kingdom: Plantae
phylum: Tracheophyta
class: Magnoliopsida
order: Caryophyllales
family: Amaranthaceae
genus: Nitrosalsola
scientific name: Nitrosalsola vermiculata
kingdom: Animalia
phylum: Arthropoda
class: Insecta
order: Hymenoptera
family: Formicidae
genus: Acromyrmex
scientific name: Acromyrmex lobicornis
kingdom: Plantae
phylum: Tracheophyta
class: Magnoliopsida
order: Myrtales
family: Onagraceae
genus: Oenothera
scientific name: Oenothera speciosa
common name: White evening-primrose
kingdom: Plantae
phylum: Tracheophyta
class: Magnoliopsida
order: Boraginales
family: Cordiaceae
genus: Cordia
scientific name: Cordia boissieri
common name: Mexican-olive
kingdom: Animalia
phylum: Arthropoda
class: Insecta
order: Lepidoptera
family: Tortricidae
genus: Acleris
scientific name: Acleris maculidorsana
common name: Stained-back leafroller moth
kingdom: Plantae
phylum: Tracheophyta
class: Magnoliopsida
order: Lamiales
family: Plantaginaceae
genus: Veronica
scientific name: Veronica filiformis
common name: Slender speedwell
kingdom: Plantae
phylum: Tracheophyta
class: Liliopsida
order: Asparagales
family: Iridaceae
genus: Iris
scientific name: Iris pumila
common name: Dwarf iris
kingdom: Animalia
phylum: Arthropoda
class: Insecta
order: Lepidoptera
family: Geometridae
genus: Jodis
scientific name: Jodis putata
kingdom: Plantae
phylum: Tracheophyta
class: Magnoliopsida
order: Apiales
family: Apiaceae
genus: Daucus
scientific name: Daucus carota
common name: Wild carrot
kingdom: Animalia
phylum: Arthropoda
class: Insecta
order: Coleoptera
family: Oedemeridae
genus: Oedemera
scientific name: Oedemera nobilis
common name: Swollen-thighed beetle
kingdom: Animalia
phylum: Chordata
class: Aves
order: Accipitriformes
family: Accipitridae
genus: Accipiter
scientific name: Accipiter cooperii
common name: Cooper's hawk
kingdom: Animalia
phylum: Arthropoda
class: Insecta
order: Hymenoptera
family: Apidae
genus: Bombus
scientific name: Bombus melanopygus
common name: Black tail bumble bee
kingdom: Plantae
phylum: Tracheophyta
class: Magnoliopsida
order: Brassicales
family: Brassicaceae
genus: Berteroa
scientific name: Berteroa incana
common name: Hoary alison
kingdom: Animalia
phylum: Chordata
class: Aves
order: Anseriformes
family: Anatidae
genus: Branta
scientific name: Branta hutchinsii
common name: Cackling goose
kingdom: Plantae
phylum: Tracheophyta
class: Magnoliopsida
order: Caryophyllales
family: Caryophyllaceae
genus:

------------------------------------------------------------

### Instruction:
Write out every line from all the rows above as a JSON list of strings, one string per line, with blank lines omitted.

### Output for this task:
[
  "kingdom: Plantae",
  "phylum: Tracheophyta",
  "class: Magnoliopsida",
  "order: Caryophyllales",
  "family: Amaranthaceae",
  "genus: Nitrosalsola",
  "scientific name: Nitrosalsola vermiculata",
  "kingdom: Animalia",
  "phylum: Arthropoda",
  "class: Insecta",
  "order: Hymenoptera",
  "family: Formicidae",
  "genus: Acromyrmex",
  "scientific name: Acromyrmex lobicornis",
  "kingdom: Plantae",
  "phylum: Tracheophyta",
  "class: Magnoliopsida",
  "order: Myrtales",
  "family: Onagraceae",
  "genus: Oenothera",
  "scientific name: Oenothera speciosa",
  "common name: White evening-primrose",
  "kingdom: Plantae",
  "phylum: Tracheophyta",
  "class: Magnoliopsida",
  "order: Boraginales",
  "family: Cordiaceae",
  "genus: Cordia",
  "scientific name: Cordia boissieri",
  "common name: Mexican-olive",
  "kingdom: Animalia",
  "phylum: Arthropoda",
  "class: Insecta",
  "order: Lepidoptera",
  "family: Tortricidae",
  "genus: Acleris",
  "scientific name: Acleris maculidorsana",
  "common name: Stained-back leafroller moth",
  "kingdom: Plantae",
  "phylum: Tracheophyta",
  "class: Magnoliopsida",
  "order: Lamiales",
  "family: Plantaginaceae",
  "genus: Veronica",
  "scientific name: Veronica filiformis",
  "common name: Slender speedwell",
  "kingdom: Plantae",
  "phylum: Tracheophyta",
  "class: Liliopsida",
  "order: Asparagales",
  "family: Iridaceae",
  "genus: Iris",
  "scientific name: Iris pumila",
  "common name: Dwarf iris",
  "kingdom: Animalia",
  "phylum: Arthropoda",
  "class: Insecta",
  "order: Lepidoptera",
  "family: Geometridae",
  "genus: Jodis",
  "scientific name: Jodis putata",
  "kingdom: Plantae",
  "phylum: Tracheophyta",
  "class: Magnoliopsida",
  "order: Apiales",
  "family: Apiaceae",
  "genus: Daucus",
  "scientific name: Daucus carota",
  "common name: Wild carrot",
  "kingdom: Animalia",
  "phylum: Arthropoda",
  "class: Insecta",
  "order: Coleoptera",
  "family: Oedemeridae",
  "genus: Oedemera",
  "scientific name: Oedemera nobilis",
  "common name: Swollen-thighed beetle",
  "kingdom: Animalia",
  "phylum: Chordata",
  "class: Aves",
  "order: Accipitriformes",
  "family: Accipitridae",
  "genus: Accipiter",
  "scientific name: Accipiter cooperii",
  "common name: Cooper's hawk",
  "kingdom: Animalia",
  "phylum: Arthropoda",
  "class: Insecta",
  "order: Hymenoptera",
  "family: Apidae",
  "genus: Bombus",
  "scientific name: Bombus melanopygus",
  "common name: Black tail bumble bee",
  "kingdom: Plantae",
  "phylum: Tracheophyta",
  "class: Magnoliopsida",
  "order: Brassicales",
  "family: Brassicaceae",
  "genus: Berteroa",
  "scientific name: Berteroa incana",
  "common name: Hoary alison",
  "kingdom: Animalia",
  "phylum: Chordata",
  "class: Aves",
  "order: Anseriformes",
  "family: Anatidae",
  "genus: Branta",
  "scientific name: Branta hutchinsii",
  "common name: Cackling goose",
  "kingdom: Plantae",
  "phylum: Tracheophyta",
  "class: Magnoliopsida",
  "order: Caryophyllales",
  "family: Caryophyllaceae",
  "genus:"
]